The fragment-based assembly is employed in the context of a simulated annealing exploration, which employs a coarse-grained force field to guide the assembly process. During the first stage of the exploration MuSE adds atomic detail on the fly to detect emerging energy minima possibly relevant in an all-atom view of the conformational space. This detail is stripped off to continue exploring the coarse-grained space. Atomistic refinement and further analysis of the explored conformational space is conducted in the second stage, after MuSE obtains a broad view of the coarse-grained conformational space relevant for the native state. Low-dimensional embedding highlights energy minima that are further populated by the method in all-atom detail.

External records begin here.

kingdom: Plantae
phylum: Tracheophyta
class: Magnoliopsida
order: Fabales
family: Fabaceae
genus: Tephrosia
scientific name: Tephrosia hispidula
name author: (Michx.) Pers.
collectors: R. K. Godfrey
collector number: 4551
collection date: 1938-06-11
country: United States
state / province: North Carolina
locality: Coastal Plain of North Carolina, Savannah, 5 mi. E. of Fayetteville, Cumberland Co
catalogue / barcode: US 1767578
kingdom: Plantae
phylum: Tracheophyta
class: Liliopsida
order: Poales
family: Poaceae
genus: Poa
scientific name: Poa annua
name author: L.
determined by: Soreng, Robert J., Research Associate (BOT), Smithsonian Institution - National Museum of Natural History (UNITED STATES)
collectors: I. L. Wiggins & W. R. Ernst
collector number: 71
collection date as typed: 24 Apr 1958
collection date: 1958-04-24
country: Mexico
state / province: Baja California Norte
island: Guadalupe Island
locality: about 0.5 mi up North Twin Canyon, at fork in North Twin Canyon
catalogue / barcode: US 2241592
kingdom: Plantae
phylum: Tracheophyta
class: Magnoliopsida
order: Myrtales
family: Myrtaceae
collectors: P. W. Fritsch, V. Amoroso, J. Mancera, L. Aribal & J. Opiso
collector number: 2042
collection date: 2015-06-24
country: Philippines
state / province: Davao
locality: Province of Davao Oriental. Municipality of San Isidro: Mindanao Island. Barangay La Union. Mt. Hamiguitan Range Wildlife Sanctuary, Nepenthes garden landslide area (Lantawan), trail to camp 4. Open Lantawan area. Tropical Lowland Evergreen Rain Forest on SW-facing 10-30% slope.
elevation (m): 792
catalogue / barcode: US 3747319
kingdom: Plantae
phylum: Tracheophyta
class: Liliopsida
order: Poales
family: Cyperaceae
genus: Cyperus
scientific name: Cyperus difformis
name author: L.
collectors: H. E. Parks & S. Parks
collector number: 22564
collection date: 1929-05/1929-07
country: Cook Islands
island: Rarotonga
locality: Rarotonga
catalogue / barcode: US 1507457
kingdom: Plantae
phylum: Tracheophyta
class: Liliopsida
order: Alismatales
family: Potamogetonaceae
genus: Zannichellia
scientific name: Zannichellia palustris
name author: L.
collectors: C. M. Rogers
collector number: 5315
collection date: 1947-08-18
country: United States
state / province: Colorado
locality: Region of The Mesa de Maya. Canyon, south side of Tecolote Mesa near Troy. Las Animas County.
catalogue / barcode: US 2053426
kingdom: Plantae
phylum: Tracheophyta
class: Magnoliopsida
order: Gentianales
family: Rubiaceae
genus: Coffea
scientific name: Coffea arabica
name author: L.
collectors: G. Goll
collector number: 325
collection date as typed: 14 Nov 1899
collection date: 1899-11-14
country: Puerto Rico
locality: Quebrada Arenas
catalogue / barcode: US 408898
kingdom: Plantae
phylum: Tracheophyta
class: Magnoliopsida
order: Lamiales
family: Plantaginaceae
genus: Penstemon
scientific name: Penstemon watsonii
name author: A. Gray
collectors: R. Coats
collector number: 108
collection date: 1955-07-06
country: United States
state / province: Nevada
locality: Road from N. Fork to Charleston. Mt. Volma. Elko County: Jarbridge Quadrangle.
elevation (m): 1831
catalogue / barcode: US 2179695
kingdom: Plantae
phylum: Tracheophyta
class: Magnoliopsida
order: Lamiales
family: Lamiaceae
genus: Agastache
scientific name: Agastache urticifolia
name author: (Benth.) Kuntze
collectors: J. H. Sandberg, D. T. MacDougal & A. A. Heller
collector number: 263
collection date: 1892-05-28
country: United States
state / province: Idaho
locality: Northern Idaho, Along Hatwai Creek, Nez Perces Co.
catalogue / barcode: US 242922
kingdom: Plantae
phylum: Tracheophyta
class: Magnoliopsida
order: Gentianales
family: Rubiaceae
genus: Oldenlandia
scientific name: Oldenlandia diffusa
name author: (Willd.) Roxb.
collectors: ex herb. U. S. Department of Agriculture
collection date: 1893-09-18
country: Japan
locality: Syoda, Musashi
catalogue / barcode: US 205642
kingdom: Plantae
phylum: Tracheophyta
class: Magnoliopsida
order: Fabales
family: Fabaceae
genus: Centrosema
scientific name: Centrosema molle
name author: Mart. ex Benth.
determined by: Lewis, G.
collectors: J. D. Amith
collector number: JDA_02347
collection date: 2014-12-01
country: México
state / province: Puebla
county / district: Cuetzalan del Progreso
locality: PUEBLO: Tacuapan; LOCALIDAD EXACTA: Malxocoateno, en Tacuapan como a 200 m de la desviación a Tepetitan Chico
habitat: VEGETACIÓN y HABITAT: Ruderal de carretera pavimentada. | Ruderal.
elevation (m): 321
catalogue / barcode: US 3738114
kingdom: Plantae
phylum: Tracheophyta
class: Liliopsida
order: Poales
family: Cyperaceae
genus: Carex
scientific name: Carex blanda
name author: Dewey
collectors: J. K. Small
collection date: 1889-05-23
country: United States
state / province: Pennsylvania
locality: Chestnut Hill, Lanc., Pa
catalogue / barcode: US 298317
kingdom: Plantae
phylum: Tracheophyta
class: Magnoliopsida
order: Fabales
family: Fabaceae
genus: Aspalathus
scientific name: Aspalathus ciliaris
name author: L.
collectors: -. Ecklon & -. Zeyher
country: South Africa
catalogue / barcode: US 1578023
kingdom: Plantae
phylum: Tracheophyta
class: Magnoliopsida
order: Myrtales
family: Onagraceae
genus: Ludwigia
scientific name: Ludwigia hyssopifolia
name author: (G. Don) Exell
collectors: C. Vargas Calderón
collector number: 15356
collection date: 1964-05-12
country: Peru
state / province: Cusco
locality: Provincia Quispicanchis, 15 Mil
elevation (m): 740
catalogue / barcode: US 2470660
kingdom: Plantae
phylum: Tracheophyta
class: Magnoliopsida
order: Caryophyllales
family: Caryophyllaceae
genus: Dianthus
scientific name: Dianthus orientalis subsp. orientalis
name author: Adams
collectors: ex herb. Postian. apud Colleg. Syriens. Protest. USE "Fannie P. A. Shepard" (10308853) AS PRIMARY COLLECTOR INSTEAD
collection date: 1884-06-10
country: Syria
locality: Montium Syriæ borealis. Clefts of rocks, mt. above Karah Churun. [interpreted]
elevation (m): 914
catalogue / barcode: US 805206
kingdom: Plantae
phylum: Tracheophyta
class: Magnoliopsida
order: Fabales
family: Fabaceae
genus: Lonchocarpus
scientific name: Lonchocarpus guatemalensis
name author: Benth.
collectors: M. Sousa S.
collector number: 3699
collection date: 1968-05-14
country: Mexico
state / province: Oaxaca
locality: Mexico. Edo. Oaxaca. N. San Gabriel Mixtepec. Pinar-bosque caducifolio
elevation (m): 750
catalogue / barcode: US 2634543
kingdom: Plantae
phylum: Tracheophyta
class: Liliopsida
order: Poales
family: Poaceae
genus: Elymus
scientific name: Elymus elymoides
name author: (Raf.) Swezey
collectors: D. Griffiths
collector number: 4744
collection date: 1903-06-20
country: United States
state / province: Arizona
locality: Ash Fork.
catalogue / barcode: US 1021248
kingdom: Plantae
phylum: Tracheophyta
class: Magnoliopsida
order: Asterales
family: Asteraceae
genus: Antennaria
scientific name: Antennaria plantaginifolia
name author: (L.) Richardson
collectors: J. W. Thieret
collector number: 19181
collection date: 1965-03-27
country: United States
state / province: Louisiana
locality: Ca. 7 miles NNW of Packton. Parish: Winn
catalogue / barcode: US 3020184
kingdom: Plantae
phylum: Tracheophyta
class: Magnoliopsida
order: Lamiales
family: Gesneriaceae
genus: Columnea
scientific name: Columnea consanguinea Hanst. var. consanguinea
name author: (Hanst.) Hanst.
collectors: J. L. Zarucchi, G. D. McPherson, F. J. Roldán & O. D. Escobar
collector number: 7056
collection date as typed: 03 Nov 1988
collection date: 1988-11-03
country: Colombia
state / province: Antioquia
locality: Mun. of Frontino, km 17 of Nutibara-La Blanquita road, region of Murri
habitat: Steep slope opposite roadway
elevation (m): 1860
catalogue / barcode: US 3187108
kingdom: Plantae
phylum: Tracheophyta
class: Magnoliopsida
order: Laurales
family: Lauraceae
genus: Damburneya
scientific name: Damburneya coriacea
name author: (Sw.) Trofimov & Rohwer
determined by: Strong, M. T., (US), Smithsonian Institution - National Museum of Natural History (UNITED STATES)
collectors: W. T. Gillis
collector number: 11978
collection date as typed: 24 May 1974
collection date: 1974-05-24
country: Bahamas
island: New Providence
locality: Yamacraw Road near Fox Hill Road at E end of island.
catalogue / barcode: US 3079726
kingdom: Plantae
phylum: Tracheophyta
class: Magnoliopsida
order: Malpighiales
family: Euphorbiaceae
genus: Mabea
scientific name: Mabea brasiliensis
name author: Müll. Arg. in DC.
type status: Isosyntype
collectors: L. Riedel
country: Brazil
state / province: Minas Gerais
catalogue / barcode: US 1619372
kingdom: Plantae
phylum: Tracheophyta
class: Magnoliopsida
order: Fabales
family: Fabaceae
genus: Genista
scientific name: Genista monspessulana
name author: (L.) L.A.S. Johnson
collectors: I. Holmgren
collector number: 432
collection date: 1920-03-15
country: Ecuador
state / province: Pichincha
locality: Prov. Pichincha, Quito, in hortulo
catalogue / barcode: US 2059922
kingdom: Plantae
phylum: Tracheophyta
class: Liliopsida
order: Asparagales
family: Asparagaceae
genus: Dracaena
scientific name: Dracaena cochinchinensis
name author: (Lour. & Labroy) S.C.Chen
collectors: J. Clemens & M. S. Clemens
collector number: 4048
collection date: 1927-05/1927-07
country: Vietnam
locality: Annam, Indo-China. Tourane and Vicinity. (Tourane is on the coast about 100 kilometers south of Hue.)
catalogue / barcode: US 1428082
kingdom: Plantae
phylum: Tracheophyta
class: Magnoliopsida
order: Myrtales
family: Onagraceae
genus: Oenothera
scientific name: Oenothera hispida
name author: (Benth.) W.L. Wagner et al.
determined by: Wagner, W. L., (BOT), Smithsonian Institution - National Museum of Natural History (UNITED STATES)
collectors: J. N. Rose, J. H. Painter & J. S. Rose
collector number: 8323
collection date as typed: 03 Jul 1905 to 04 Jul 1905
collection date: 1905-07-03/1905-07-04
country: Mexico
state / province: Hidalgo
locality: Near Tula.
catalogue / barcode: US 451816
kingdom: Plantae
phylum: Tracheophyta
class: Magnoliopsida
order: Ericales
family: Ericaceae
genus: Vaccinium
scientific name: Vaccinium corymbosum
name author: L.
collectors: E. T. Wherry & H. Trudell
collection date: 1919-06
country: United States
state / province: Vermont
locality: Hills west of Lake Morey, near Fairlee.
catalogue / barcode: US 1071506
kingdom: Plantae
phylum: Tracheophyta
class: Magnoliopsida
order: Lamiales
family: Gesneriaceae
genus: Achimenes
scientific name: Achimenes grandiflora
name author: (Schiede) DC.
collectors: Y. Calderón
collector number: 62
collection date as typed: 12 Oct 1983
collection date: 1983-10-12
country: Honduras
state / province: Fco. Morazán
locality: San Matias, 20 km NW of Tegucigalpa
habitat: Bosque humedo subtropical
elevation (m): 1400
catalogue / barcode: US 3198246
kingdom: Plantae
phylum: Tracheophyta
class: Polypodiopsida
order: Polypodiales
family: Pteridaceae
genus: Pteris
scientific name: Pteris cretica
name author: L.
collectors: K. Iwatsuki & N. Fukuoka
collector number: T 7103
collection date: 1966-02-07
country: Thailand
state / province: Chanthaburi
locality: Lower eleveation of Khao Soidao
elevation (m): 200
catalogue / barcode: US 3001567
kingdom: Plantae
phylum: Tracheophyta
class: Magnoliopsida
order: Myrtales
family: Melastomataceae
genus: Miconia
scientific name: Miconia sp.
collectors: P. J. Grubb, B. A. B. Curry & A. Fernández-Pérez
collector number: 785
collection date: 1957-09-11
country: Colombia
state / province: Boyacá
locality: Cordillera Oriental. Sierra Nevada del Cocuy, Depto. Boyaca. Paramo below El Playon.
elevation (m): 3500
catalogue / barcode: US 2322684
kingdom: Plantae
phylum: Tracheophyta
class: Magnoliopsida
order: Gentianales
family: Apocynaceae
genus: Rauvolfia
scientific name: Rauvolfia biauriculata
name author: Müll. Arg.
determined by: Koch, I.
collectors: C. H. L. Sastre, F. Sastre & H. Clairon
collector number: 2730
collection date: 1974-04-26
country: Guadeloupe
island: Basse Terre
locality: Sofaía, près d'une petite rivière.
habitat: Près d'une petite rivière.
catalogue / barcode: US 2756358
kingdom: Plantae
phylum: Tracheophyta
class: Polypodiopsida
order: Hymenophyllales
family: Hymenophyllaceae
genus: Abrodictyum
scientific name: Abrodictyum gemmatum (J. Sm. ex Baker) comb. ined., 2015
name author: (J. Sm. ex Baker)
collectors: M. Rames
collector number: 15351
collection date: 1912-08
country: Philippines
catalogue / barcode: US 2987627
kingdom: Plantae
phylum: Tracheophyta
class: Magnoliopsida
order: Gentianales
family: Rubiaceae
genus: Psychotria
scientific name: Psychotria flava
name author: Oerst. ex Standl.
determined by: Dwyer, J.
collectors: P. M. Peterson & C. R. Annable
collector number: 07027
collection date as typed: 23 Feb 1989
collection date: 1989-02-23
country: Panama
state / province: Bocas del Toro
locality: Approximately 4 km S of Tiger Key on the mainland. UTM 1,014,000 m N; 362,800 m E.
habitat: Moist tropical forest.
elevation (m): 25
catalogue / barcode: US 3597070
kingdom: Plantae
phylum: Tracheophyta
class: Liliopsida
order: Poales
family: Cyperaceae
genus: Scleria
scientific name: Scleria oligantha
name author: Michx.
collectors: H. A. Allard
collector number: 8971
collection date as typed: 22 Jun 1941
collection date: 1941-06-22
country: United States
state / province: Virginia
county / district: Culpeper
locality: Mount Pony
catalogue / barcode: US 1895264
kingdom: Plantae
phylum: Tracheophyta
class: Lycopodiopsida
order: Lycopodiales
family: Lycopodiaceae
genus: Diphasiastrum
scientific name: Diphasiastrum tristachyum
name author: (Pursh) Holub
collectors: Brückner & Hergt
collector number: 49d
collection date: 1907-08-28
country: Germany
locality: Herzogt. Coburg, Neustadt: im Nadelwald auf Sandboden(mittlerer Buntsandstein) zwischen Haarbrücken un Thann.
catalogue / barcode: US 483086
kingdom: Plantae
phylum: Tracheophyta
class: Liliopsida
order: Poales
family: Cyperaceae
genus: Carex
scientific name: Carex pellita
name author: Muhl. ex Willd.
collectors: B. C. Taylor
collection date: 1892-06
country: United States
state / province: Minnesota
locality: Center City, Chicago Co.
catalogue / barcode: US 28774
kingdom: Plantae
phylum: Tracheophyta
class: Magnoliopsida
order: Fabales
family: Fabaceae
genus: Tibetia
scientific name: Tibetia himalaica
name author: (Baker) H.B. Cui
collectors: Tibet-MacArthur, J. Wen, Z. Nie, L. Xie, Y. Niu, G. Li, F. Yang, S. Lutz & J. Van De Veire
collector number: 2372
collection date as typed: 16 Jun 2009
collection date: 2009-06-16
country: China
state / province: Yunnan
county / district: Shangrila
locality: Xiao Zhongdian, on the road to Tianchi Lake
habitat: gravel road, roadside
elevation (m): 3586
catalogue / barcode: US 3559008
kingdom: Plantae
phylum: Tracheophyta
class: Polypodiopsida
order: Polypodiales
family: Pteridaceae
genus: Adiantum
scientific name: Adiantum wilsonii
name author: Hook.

(a) Red-to-blue color spectrum in 2D landscape obtained for Calmodulin denotes high-to-low energy values. The lowest energy minima are labeled A, B, and C. PDB structures are projected on the landscape: 1cfd in magenta, 1cll in blue, and 2f3y in green. (a1), (b1), and (c1), respectively, show ensembles corresponding to minima A, B, and C. Conformations are superimposed in transparent over lowest-energy ones drawn in opaque. (a2), (b2), and (c2) show the respective conformational ensembles obtained with PEM from each of the lowest-energy conformations.